Retrieve
What is retrieve?
Retrieve is a function that allows you to retrieve structured data from any webpage. Use it to scrape and summarize information without creating traditional web scraping scripts.
It can be used standalone or as part of an agent session. Combine retrieve with step to create truly autonomous web research agents that can navigate sites and retreive full page data.
Retrieve data
Call retrieve with a URL and a command to create a new agent session and start retrieving data. The data will be returned as a JSON array of objects. While it is optional, we recommend that you specify fields
for structured data outputs. It is also helpful to specify what each field means and the desired type in cmd
.
Local mode
Use the local
flag to run retrieve locally on your browser. Make sure the browser extension is installed and API Enabled is checked.
Max items
Use the max_items
param to limit the number of items to retrieve. This is helpful for pages with lots of data, which usually takes more time to retrieve.
Retrieve viewport only
Set the full_page
flag to false to retrieve from the agent viewport only. By default, retrieve will crawl the full page regardless of scrolling. Note that crawling the full page does not move the viewport, so dynamically loaded content can still be hidden. To ensure all content is loaded, use scroll to bottom.
Retrieve JS elements
Use the render_js
flag to render and retrieve JS and ARIA elements. This is helpful for retrieving image URLs, but will slow down the request.
Scroll to bottom
Use the scroll_to_bottom
flag to scroll to the bottom of the page before retrieving data. This is helpful for websites that dynamically load more content as you scroll down. If the retrieved data has more fields in the first few items or returns only items from the top of the page, consider setting scroll_to_bottom
to true.
Get retreive screenshot
Use the include_screenshot
flag to include a screenshot URL of the retrieval in the response.

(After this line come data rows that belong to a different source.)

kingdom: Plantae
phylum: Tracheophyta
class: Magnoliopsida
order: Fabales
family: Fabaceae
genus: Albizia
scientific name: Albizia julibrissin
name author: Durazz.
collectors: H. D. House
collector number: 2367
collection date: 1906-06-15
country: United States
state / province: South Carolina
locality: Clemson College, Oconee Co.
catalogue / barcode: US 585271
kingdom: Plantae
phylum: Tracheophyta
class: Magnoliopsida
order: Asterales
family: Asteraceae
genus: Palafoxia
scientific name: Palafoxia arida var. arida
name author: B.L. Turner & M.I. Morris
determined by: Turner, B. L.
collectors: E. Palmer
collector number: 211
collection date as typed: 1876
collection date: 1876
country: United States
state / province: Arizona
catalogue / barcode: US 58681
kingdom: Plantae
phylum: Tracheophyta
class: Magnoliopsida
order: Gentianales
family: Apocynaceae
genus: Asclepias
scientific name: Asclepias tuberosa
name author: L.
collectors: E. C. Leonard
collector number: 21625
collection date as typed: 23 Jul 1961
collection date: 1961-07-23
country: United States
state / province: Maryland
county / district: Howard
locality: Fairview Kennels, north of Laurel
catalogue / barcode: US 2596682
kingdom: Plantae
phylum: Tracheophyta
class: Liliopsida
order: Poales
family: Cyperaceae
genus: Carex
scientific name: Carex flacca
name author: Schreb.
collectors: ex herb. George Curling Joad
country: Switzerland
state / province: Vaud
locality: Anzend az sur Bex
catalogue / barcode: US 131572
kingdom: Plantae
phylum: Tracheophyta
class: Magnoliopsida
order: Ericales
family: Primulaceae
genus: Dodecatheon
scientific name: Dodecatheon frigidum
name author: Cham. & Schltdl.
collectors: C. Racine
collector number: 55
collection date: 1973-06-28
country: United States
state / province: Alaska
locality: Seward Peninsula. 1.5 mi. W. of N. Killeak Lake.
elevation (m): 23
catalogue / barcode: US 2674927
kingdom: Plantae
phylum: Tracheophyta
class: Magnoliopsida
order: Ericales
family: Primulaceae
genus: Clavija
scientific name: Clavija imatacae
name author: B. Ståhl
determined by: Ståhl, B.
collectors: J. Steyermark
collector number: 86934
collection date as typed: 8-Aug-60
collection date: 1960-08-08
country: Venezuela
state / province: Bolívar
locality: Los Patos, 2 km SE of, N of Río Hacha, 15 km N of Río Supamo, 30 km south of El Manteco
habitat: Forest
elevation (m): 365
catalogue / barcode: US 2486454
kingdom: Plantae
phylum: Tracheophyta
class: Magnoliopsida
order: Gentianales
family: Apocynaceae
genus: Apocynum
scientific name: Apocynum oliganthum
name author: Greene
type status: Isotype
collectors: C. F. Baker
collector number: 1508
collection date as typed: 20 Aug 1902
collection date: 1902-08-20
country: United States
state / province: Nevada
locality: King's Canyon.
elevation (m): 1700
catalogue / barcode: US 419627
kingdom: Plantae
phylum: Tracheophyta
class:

Retrieve as part of a session
Use retrieve as part of a session to retrieve data alongside step actions. Calling retrieve without a session ID will create a new session. You can get the new session ID from the response.
You can also call retrieve with a session ID to use it as part of an already-created session.
Use proxy
Use the use_proxy
flag with create session to enable proxy for retrieve to bypass IP blocks and bot protections. When enabled, the agent will be slightly slower to respond.